Create array_type


#1

Hi,

First, thank for a highly demanded array-oriented approach.

But I have a question associated with the user-defined types (UDT):

Doesn’t SciDB need an additional statement CREATE ARRAY_TYPE?

For me, this would address several conceptual and practical issues.
At this time, the Array instance looks like a singleton whose id is simultaneously
used as a type identifier and instance identifier. An ArrayType would allow to

  •      distinguish these two concepts
    
  •      maintain extends of array types ( e.g. streams from multiple devices of the same families)
    
  •      use a type identifier for supporting nested arrays
    
  •      consolidate array and UDT type systems
    

Actually, the ArrayType would be consistent with the present SciDB conceptual array model
(as well as other run-time type systems), the previous paper “Retirements for Science Bases
and SciDB” (define vs create), and the SCiDB class model (Array::getHandle just needs
to return its own identifier).

Please let me know if this is so or if I missed something.

Nikolay Malitsky


#2

Hi Nikolay!

The fast answer to your question is “No”. We don’t have any plans for this feature, at this time. The longer answer is as follows.

First, several DBMS products have this kind of functionality today. Postgres supported CREATE TABLE syntax that took as input a ROW TYPE. This functionality found it’s way into the Illustra and INFORMIX engines. Oracle supports object tables. DB2 supports typed tables.

Now, supporting this kind of feature is a fair bit of development work. You need a catalog to hold the types, and to maintain the relationship between types and arrays. You need to support infrastructure that will allow develoeprs to modify types (and their corresponding arrays). On the other hand, when you visit conferences and talk to developers who use these SQL engines, almost no one actually uses the typed table feature.

Problem details: What statement does the opening post of the SciDB thread propose adding to SciDB?

Information:
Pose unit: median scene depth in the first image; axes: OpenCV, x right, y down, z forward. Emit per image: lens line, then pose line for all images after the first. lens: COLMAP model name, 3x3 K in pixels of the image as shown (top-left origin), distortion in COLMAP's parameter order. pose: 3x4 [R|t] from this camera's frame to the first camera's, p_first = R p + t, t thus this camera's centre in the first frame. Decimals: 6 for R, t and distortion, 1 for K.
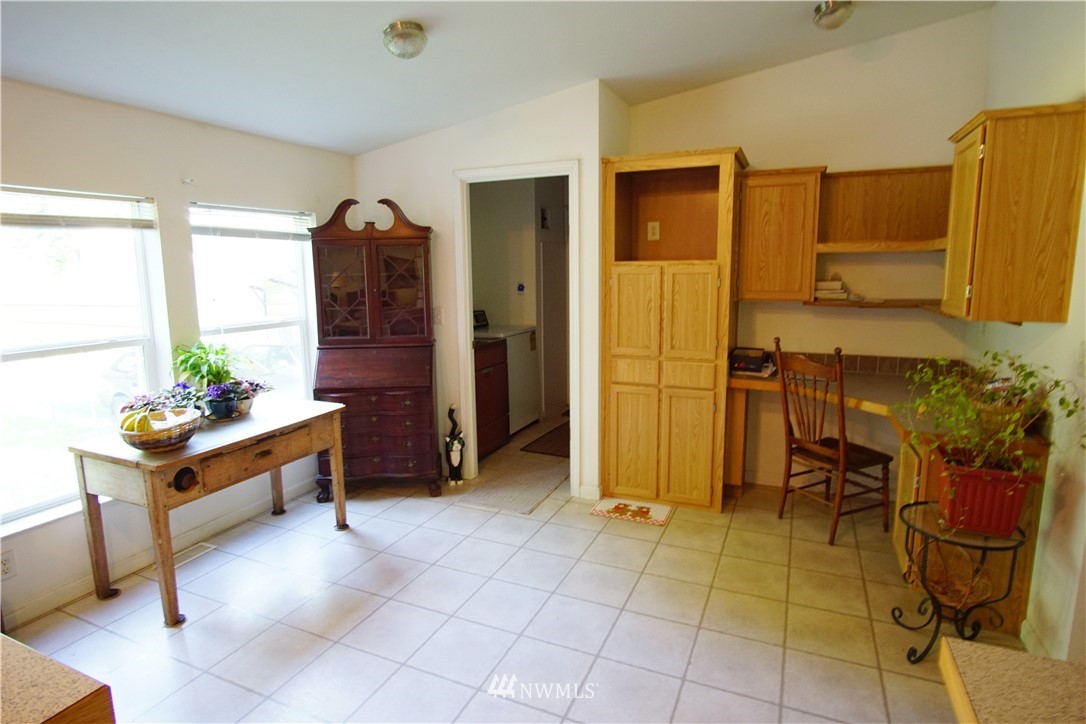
lens RADIAL K [[581.0, 0, 545.7], [0, 581.0, 355.3], [0, 0, 1]] dist [-0.016848, 0.000783]
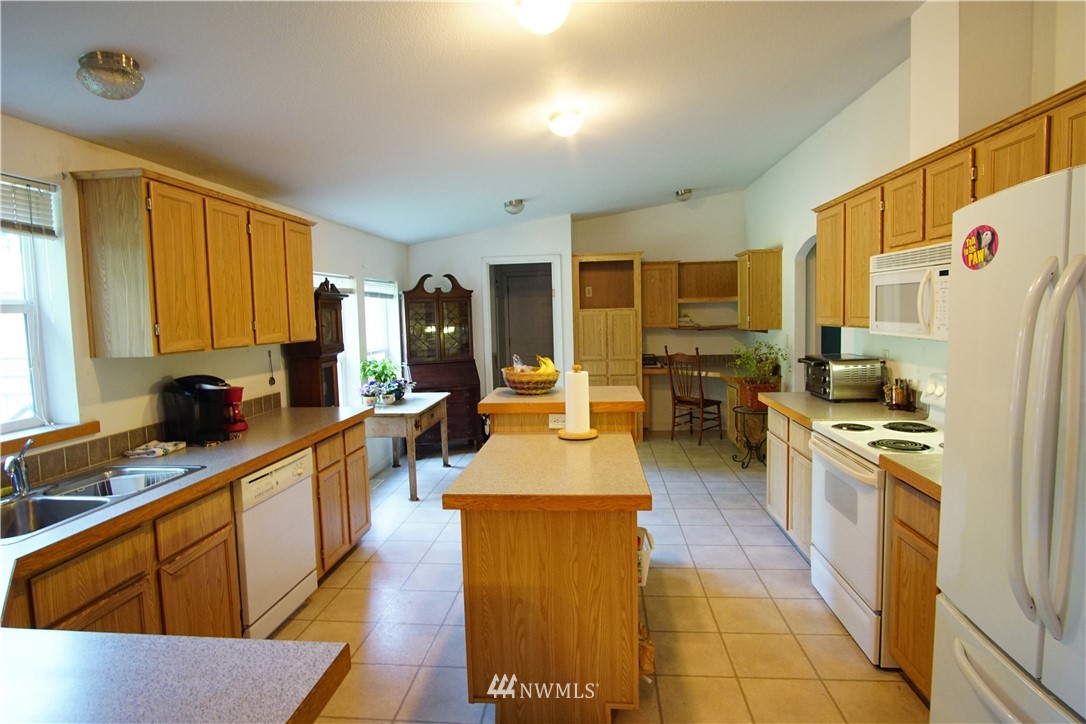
lens RADIAL K [[581.0, 0, 545.7], [0, 581.0, 355.3], [0, 0, 1]] dist [-0.016848, 0.000783]
pose [[0.947629, -0.039416, 0.316932, -0.581468], [0.064450, 0.995540, -0.068894, 0.104980], [-0.312803, 0.085713, 0.945943, -0.701787]]
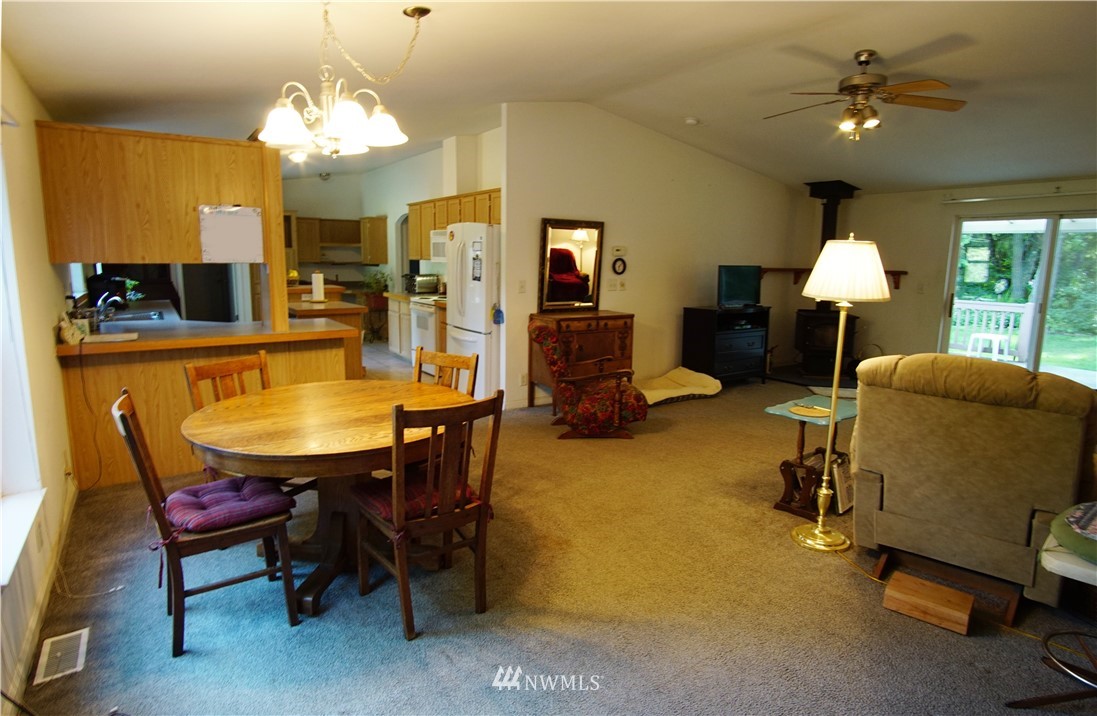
lens RADIAL K [[578.2, 0, 550.5], [0, 578.2, 345.7], [0, 0, 1]] dist [-0.069357, -0.000156]
pose [[0.517808, -0.112893, 0.848016, -1.427419], [0.103320, 0.992252, 0.069006, 0.245311], [-0.849235, 0.051885, 0.525460, -1.486587]]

Answer space: CREATE ARRAY_TYPE